Intel continues to build out its range of new data centre products, with the arrival of its latest Atom processor for microservers and other systems.
The new chips are part of Intel’s efforts to evolve from a general-purpose chip maker to a supplier of infrastructure products for cloud-based environments.
During an event 4 September in San Francisco, company officials officially announced the low-power Atom C2000 processor family, as well as introduced new silicon for Ethernet switching and demonstrated the chip maker’s first Rack Scale Architecture (RSA) design that included Intel’s Silicon Photonics technology and a new MXC connector and optical fibre.
The new offerings and the demonstration play to the vision of the changing data centre that company executives talked about during another event in July, where such trends as greater mobility and cloud computing are creating environments where infrastructures are being asked to process massive numbers of small, lightweight workloads and to rapidly spin out new cloud services.
“The infrastructure must change in support of cloud-based services,” Diane Bryant, senior vice president and general manager of Intel’s Datacenter and Connected Systems Group, said during the event, which was Webcast.
The new infrastructure requirements mean that tech vendors like Intel must also adapt their offerings, creating more targeted products optimised for particular workloads – such as Web hosting, distributed memory caching, static Web serving and content delivery – and that are small, are highly energy-efficient and offer solid performance, Bryant said.
The Atom C2000 family – formerly code-named Avoton (for servers) and Rangeley (for networking systems) – is an example of this approach, she said.
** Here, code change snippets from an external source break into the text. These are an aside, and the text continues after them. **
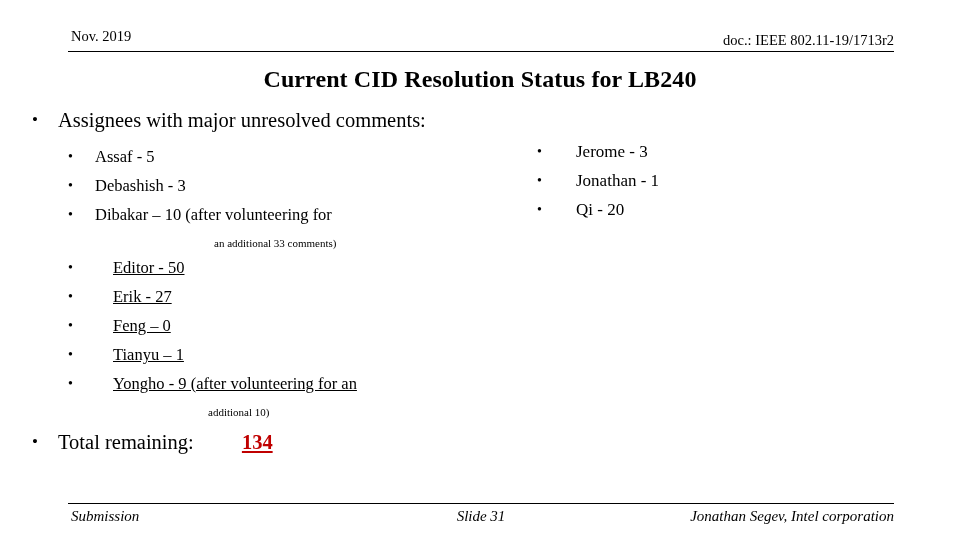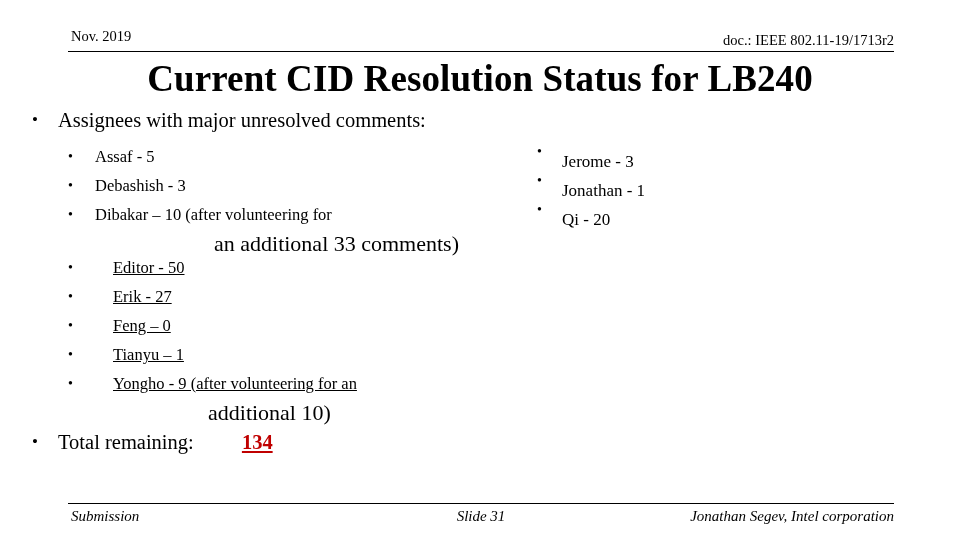--- a/index.html
+++ b/index.html
@@ -51,21 +51,21 @@
     border-top: 1.6px solid #000;
   }
 
   
   .slide-title {
     position: absolute;
     left: 0;
     top: 62px;
     width: 960px;
     text-align: center;
-    font-size: 37px;
+    font-size: 24px;
     font-weight: bold;
     line-height: 34px;
     letter-spacing: 0.1px;
   }
 
   
   .body-area {
     position: absolute;
     left: 0;
     top: 106px;
@@ -107,21 +107,21 @@
     line-height: 29px;
   }
   .l2-text {
     position: absolute;
     top: 0;
     line-height: 29px;
     white-space: nowrap;
   }
   .l2-cont {
     position: relative;
-    font-size: 22px;
+    font-size: 11px;
     line-height: 29px;
     height: 29px;
   }
   .l2-cont span {
     position: absolute;
     top: 0;
     line-height: 29px;
     white-space: nowrap;
   }
 
@@ -133,21 +133,21 @@
 
   #left-sub-list-2 { position: absolute; left: 0; top: 147px; width: 520px; }
   #left-sub-list-2 .l2-bullet { left: 68px; }
   #left-sub-list-2 .l2-text   { left: 113px; text-decoration: underline; }
   #left-sub-list-2 .l2-cont span { left: 208px; }
 
   
   #right-sub-list { position: absolute; left: 0; top: 31px; width: 420px; }
   #right-sub-list .l2-item { font-size: 17px; line-height: 29px; height: 29px; }
   #right-sub-list .l2-bullet { left: 537px; }
-  #right-sub-list .l2-text   { left: 562px; margin-top: 10px; }
+  #right-sub-list .l2-text   { left: 576px; }
 
   #total-line { position: absolute; left: 0; top: 322px; width: 620px; }
 
   .total-value {
     color: #C00000;
     font-weight: bold;
     text-decoration: underline;
     margin-left: 43px;
   }
 

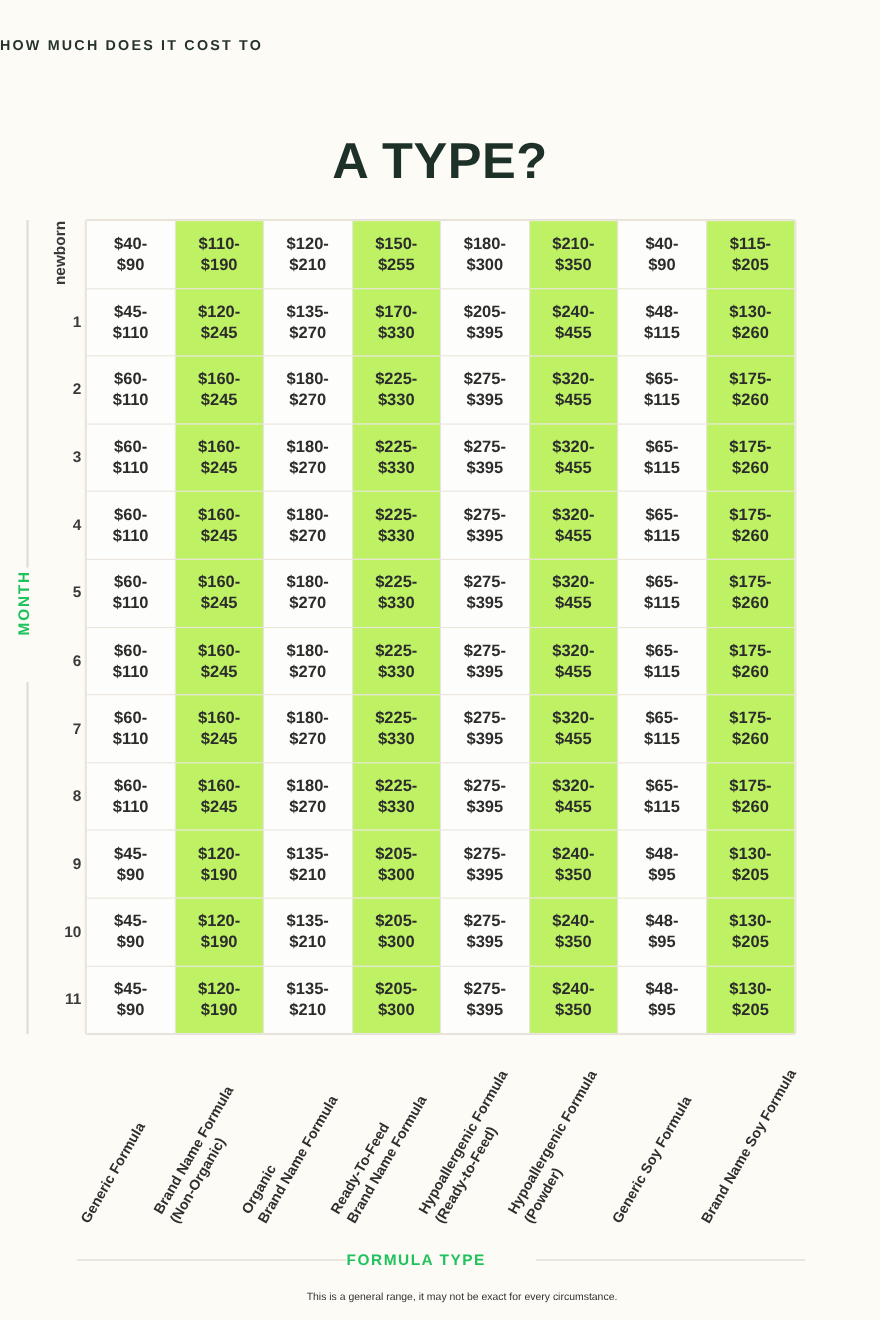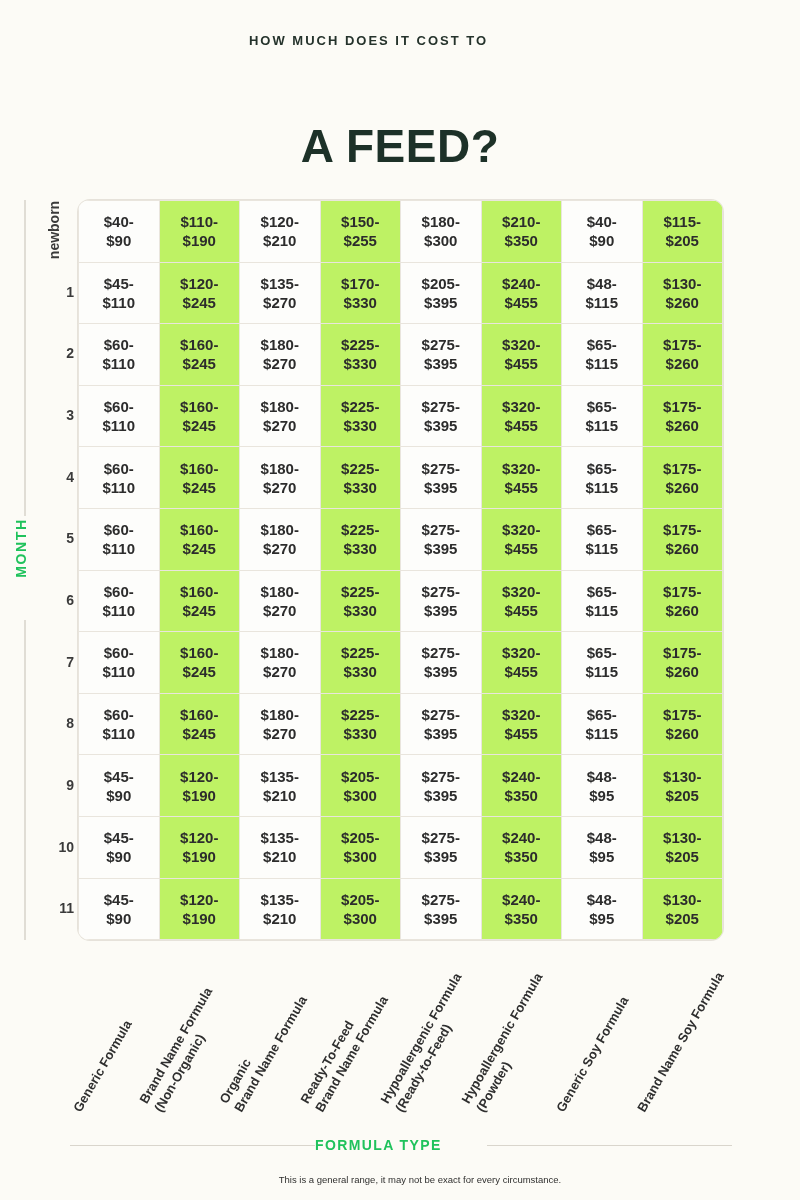--- a/index.html
+++ b/index.html
@@ -11,21 +11,21 @@
   }
   #page {
     position:relative;
     width:800px; height:1200px;
     background:#fcfbf6;
   }
 
   
   .kicker {
     position:absolute; left:0; top:33px; width:737px;
-    text-align:center;
+    text-align:left;
     font-size:13px; font-weight:bold; letter-spacing:2.0px;
     color:#25332c;
     font-family:"Liberation Sans", sans-serif;
   }
   .title-main {
     position:absolute; left:0; top:62px; width:800px;
     text-align:center;
     font-size:53px; font-weight:bold; letter-spacing:1.0px;
     color:#1fc25c;
     line-height:60px;
@@ -61,21 +61,21 @@
 
   
   #table-wrap {
     position:absolute; left:78px; top:200px;
     width:644px; height:740px;
   }
   table.cost {
     width:644px; height:740px;
     border-collapse:collapse;
     table-layout:fixed;
-    border-radius:12px;
+    border-radius:2px;
     overflow:hidden;
     box-shadow:0 0 0 1px #e6e2da;
   }
   table.cost td {
     width:80.5px;
     height:61.6px;
     text-align:center;
     vertical-align:middle;
     font-size:15px;
     font-weight:bold;
@@ -148,21 +148,21 @@
     font-family:"Liberation Sans", sans-serif;
     padding-left:40px;
   }
 </style>
 </head>
 <body>
 
 <div id="page">
 
   <div class="kicker">HOW MUCH DOES IT COST TO</div>
-  <div class="title-sub">A FEED?</div>
+  <div class="title-sub">A TYPE?</div>
 
   <div class="month-axis-line top"></div>
   <div class="month-axis-line bot"></div>
   <div class="month-axis-label">MONTH</div>
 
   <div id="rowlabels">
       <div class="rowlabel newborn" style="top: 221.833px;">newborn</div>
       <div class="rowlabel" style="top: 283.5px;">1</div>
       <div class="rowlabel" style="top: 345.167px;">2</div>
       <div class="rowlabel" style="top: 406.833px;">3</div>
Intel in December 2012 released Centerton, the first Atom chip created for data centre products, particularly microservers, which are very small and energy-efficient systems designed to handle the newer cloud services-based workloads.
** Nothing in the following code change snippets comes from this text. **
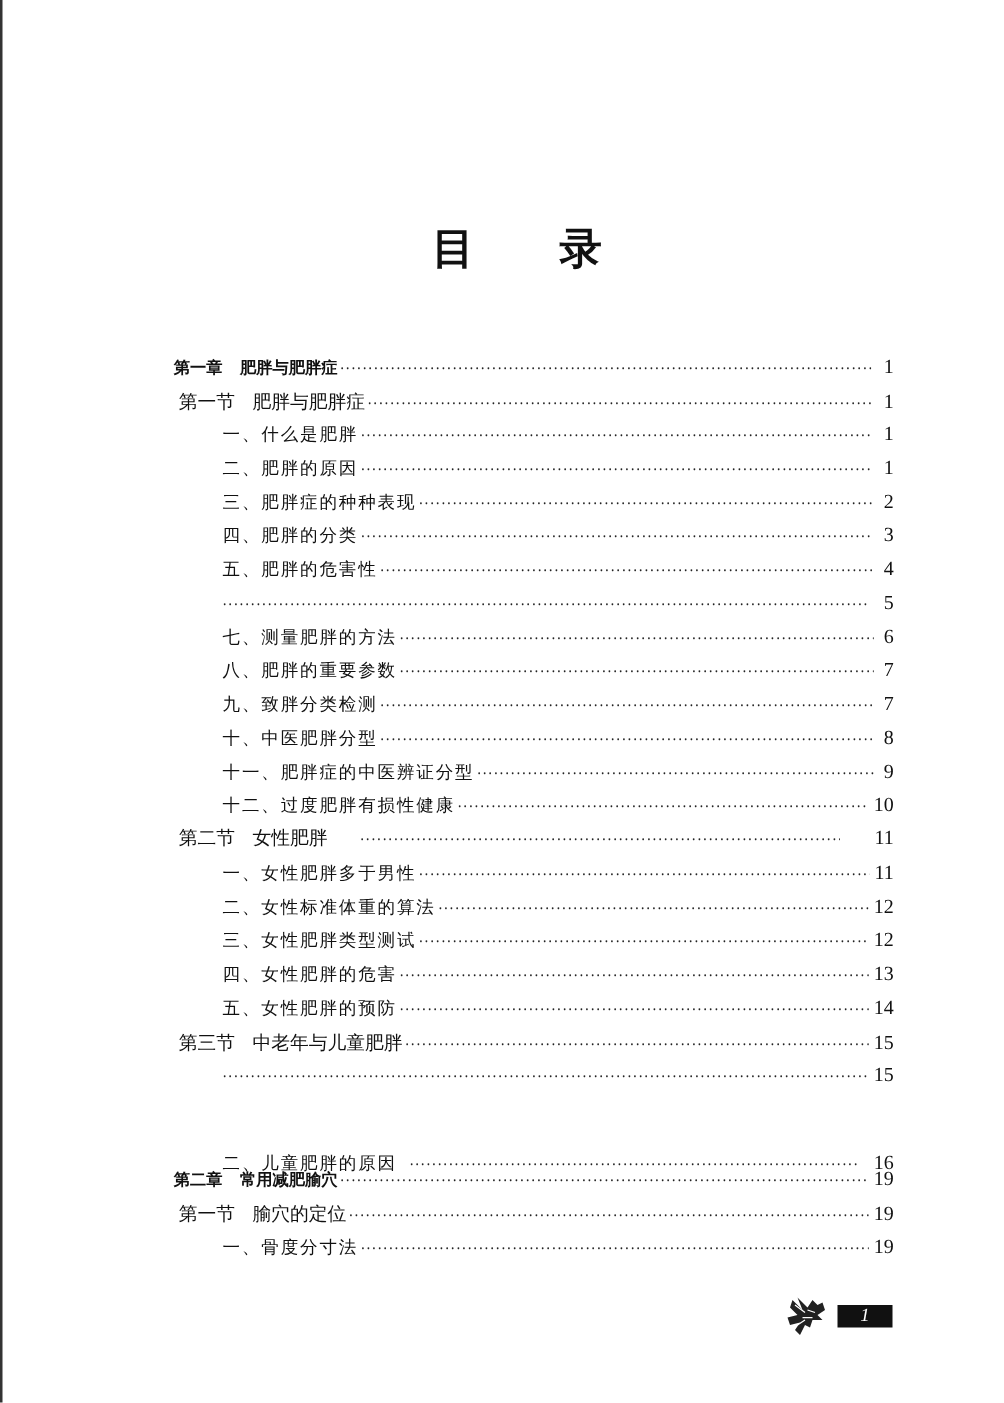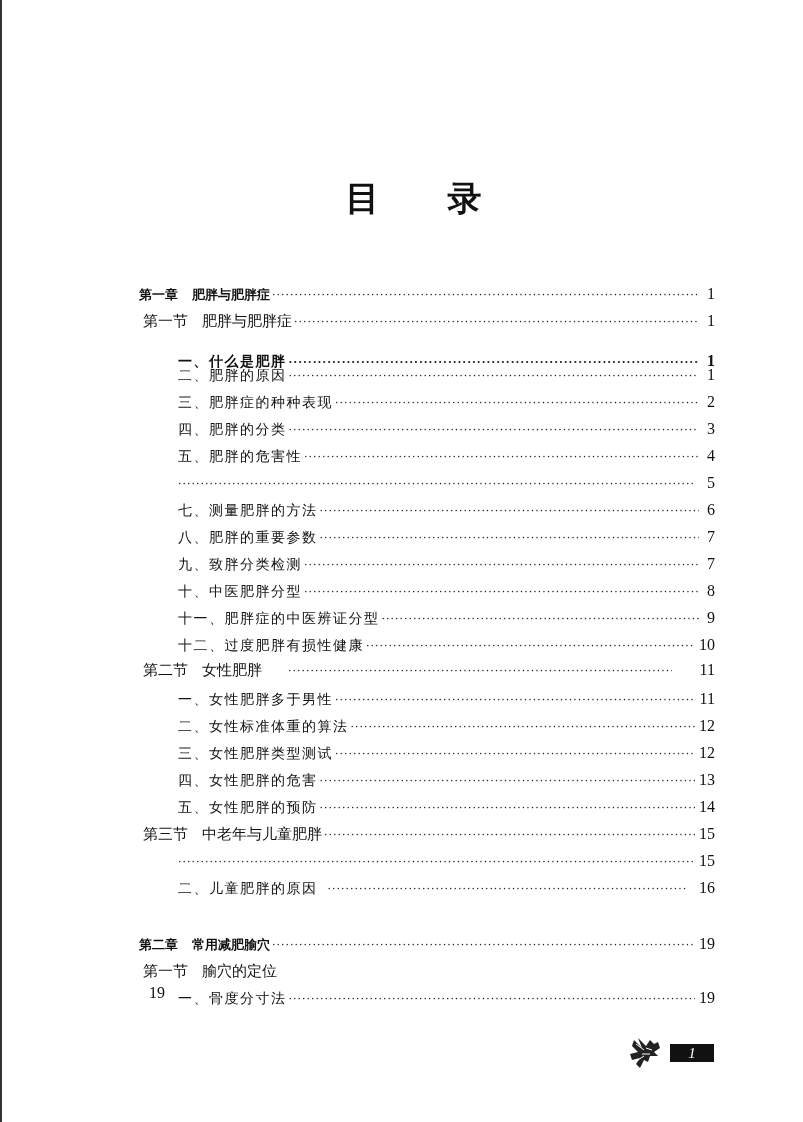--- a/index.html
+++ b/index.html
@@ -56,21 +56,21 @@
     <div class="row chapter" style="top: 283px;">
       <span class="label"><span class="num">第一章</span><span>肥胖与肥胖症</span></span>
       <span class="leader"></span>
       <span class="page">1</span>
     </div>
     <div class="row section" style="top: 310px;">
       <span class="label"><span class="num">第一节</span><span>肥胖与肥胖症</span></span>
       <span class="leader"></span>
       <span class="page">1</span>
     </div>
-    <div class="row item" style="top: 350px; font-weight: bold;">
+    <div class="row item" style="top: 337px;">
       <span class="label"><span>一、什么是肥胖</span></span>
       <span class="leader"></span>
       <span class="page">1</span>
     </div>
     <div class="row item" style="top: 364px;">
       <span class="label"><span>二、肥胖的原因</span></span>
       <span class="leader"></span>
       <span class="page">1</span>
     </div>
     <div class="row item" style="top: 391px;">
@@ -154,31 +154,31 @@
     </div>
     <div class="row section" style="top: 823px;">
       <span class="label"><span class="num">第三节</span><span>中老年与儿童肥胖</span></span>
       <span class="leader"></span>
       <span class="page">15</span>
     </div>
     <div class="row item" style="top: 850px;">
       <span class="leader"></span>
       <span class="page">15</span>
     </div>
-    <div class="row item" style="top: 877px; gap: 8px;">
+    <div class="row item" style="top: 920px; gap: 8px;">
       <span class="label"><span>二、儿童肥胖的原因</span></span>
       <span class="leader"></span>
       <span class="page">16</span>
     </div>
     <div class="row chapter" style="top: 933px; justify-content: space-between;">
       <span class="label"><span class="num">第二章</span><span>常用减肥腧穴</span></span>
       <span class="leader"></span>
       <span class="page">19</span>
     </div>
-    <div class="row section" style="top: 960px; flex-direction: column;">
+    <div class="row section" style="top: 960px;">
       <span class="label"><span class="num">第一节</span><span>腧穴的定位</span></span>
       <span class="leader"></span>
       <span class="page">19</span>
     </div>
     <div class="row item" style="top: 987px;">
       <span class="label"><span>一、骨度分寸法</span></span>
       <span class="leader"></span>
       <span class="page">19</span>
     </div>
   </div>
Nine months later, Intel is releasing the C2000 lineup, which includes 13 different models designed for disparate workloads – not only microservers, but also such devices as cold storage systems and entry-level networking products, which are new product markets for the chip maker. The 22-nanometer systems-on-a-chip (SoC) are the first built using Intel’s new “Silvermont” microarchitecture, and offer seven times the performance and six times the energy efficiency of the Centerton chips.
The C2000 portfolio will feature offerings with up to eight cores, integrated Ethernet connectivity and support for up to 64 gigabytes of memory, eight times more than the Centerton chips. They will consume between six and 20 watts.
The microserver space, which is among the fastest-growing segments in the overall server market, looks to become increasingly competitive as ARM and its manufacturing partners look to move into the data center with their low-power designs. Chips based on ARM’s upcoming 64-bit ARMv8 should begin appearing next year, although some partners, including Calexda and Marvell Technology, already offer server chips based on ARM’s current 32-bit design. In addition, Applied Micro is working on a 28nm version of its X-Gene, a 64-bit ARM-based SoC.